OBJECTIF VISÉ
Remplacez « législation » par « réglementation » dans le passage du texte à examiner qui s'ouvre sur « Ces structures sont » et se ferme sur « préservation de la faune sauvage. », puis recopiez ce passage ainsi modifié.

TEXTE À EXAMINER
Les centres de soins à la faune sauvage en France

En France, l’on compte environ 102 centres de soins (DOM-TOM inclus). Il s’agit du seul type d’établissement autorisé à accueillir, soigner et réhabiliter les animaux sauvages en détresse afin de les relâcher dans leur environnement naturel. À ne pas confondre avec un parc animalier ou un refuge, car il n’a pas pour vocation de garder les animaux accueillis dans ses locaux. L’objectif fondateur des centres de soins est de réduire l’impact anthropique sur la faune sauvage. Mais pour cela, le seul fait de soigner les individus blessés ou malades ne suffit pas. Puisque plus de 70 % des animaux accueillis en centre de soins le sont pour des raisons liées à l’activité humaine, éduquer la population devient primordial pour prévenir plutôt que guérir.

Ces structures sont de plus en plus sollicitées par les citoyens dont la préoccupation pour le bien-être animal ne cesse de croître. Leur activité augmente alors de manière exponentielle. Cependant, la législation régissant l’activité des centres de soins date de l’arrêté du 11 septembre 1992, relatif aux règles générales de fonctionnement et aux caractéristiques des installations des établissements qui pratiquent des soins sur les animaux de la faune sauvage. C’est un texte vieillissant et qui ne prend pas en compte tous les aspects du fonctionnement actuel des centres de soins devenus de véritables acteurs de la préservation de la faune sauvage.

DONNÉES RECUEILLIES
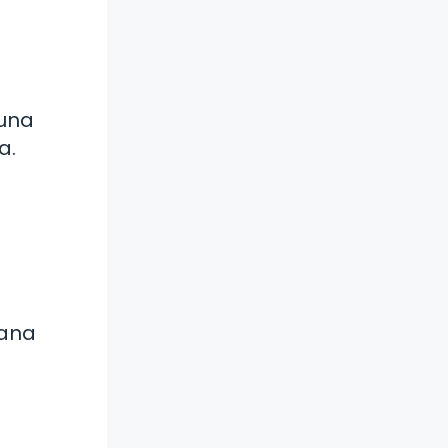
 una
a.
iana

PROBLÈME RÉSOLU
Ces structures sont de plus en plus sollicitées par les citoyens dont la préoccupation pour le bien-être animal ne cesse de croître. Leur activité augmente alors de manière exponentielle. Cependant, la réglementation régissant l’activité des centres de soins date de l’arrêté du 11 septembre 1992, relatif aux règles générales de fonctionnement et aux caractéristiques des installations des établissements qui pratiquent des soins sur les animaux de la faune sauvage. C’est un texte vieillissant et qui ne prend pas en compte tous les aspects du fonctionnement actuel des centres de soins devenus de véritables acteurs de la préservation de la faune sauvage.